As my questions here have been COMPLETELY ignored and some drivel about the wonders of mathmatics has been written I will ask again in another 7 days. :rolleyes:
_____________________
Andrew Linden
Linden staff
Join date: 18 Nov 2002
Posts: 692
08-08-2006 10:29
Looking at the challenge I must conclude that the the task of writing an arbitrary inverse layer generator for a flattened image could indeed be written. This is mathematically provable, and should be obvious to anyone with an understanding of linear algebra and general decomposition methods such as Fourier or wavelet decomposition. Usually, the hard part of decomposition is finding the orthonormal basis of the components, but in the case of a photoshop image the orthonormality requirement is lifted and the solution space opens up to an even greater number of infinite solutions.
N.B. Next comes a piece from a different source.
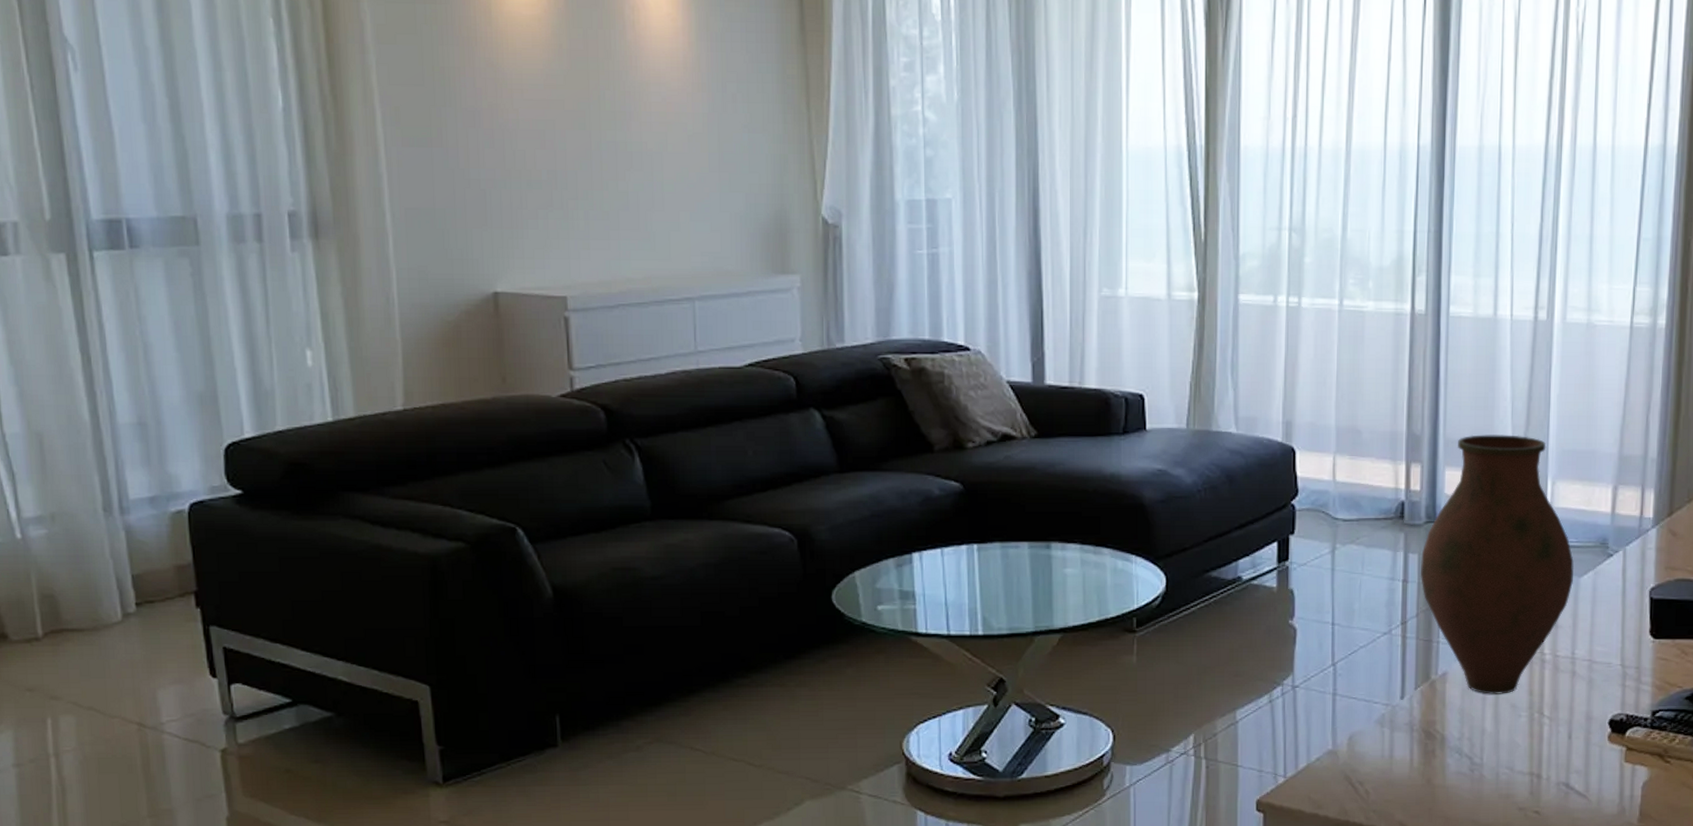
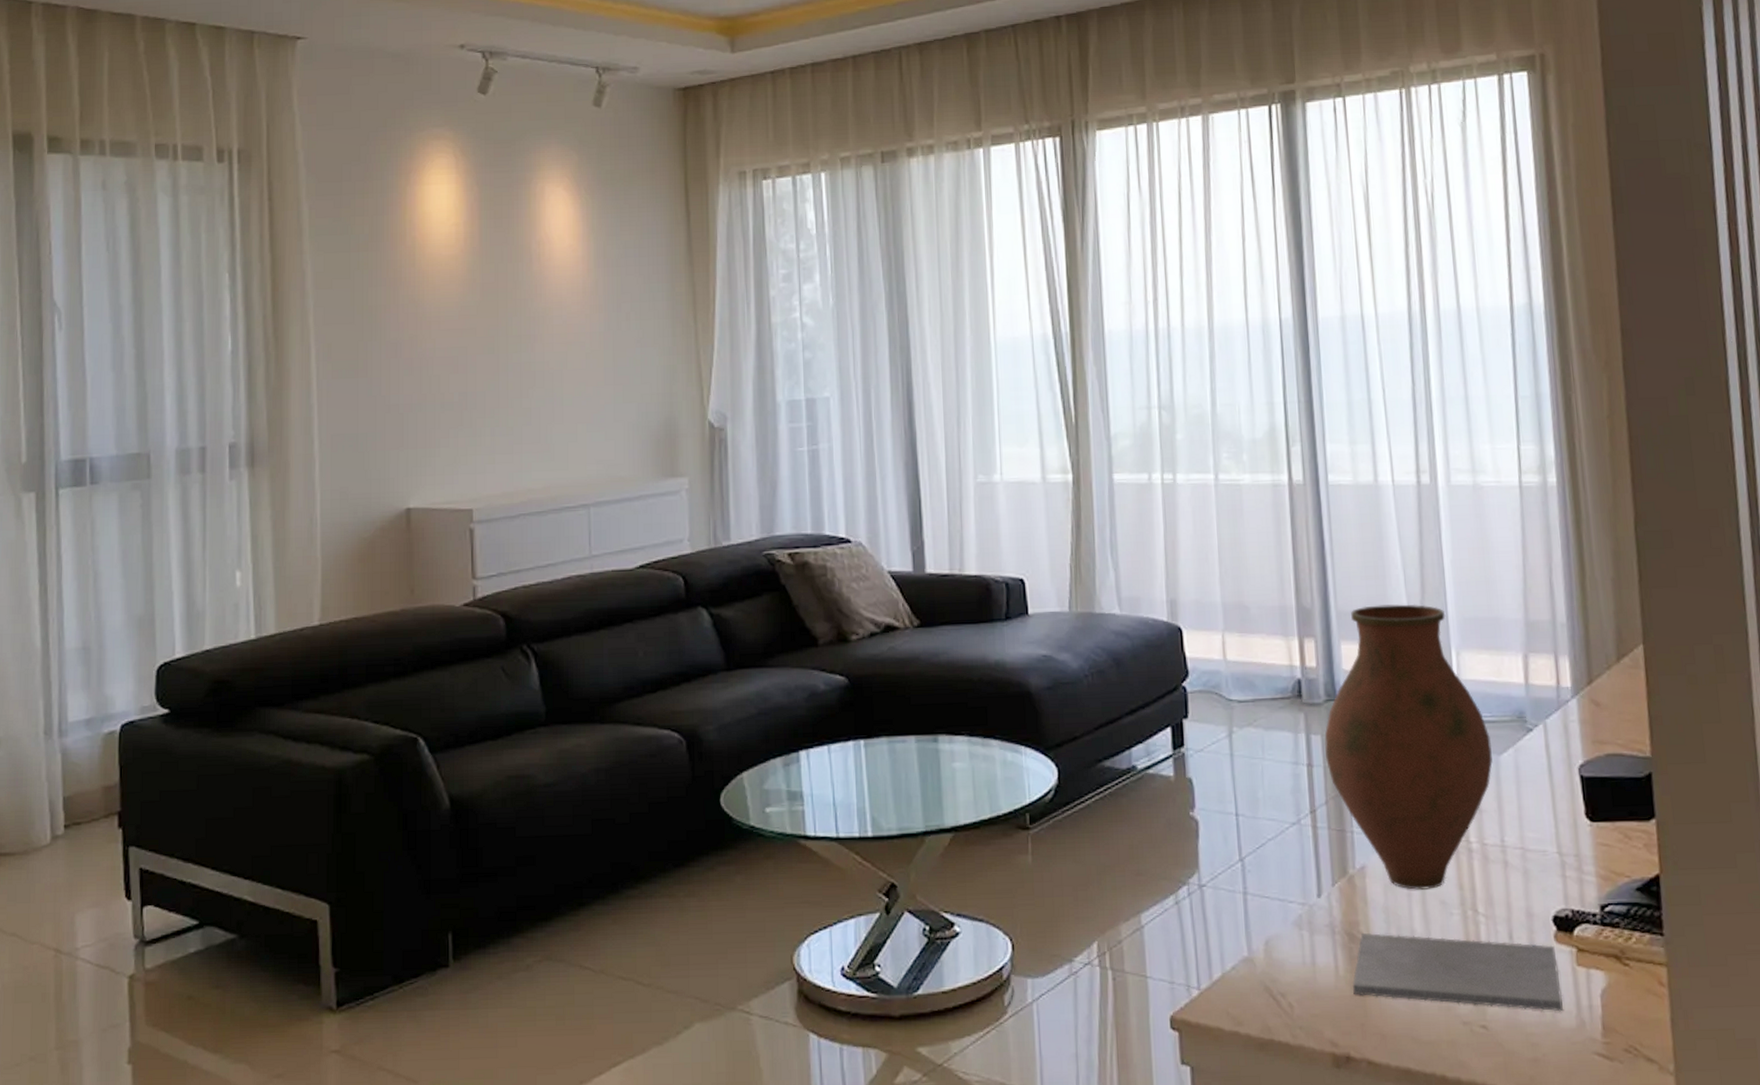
notepad: none [1425,731,1609,801] -> present [1352,933,1564,1012]

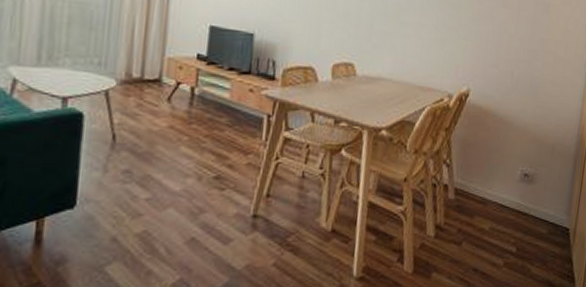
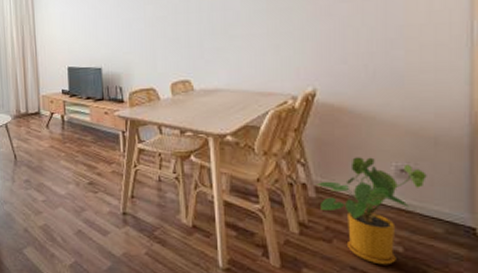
house plant: none [455,160,543,265] -> present [315,157,427,265]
The problem of splitting a flattened image is an application of independent component analysis. The hardest part would be to split out the relevant components, and fill in the missing pieces, in a way that would fool a human jury. There are an infinite number of both convincing and unconvincing splits, but a sufficiently clever person with enough time on their hands wouldn't find it too hard to generate a very large number of the convincing ones.

While I would rate Philip as sufficiently clever, I doubt he has the time. There are plenty of clever people out there with lots of time; if you opened your challenge to the population at large you might actually get some good solutions to the problem.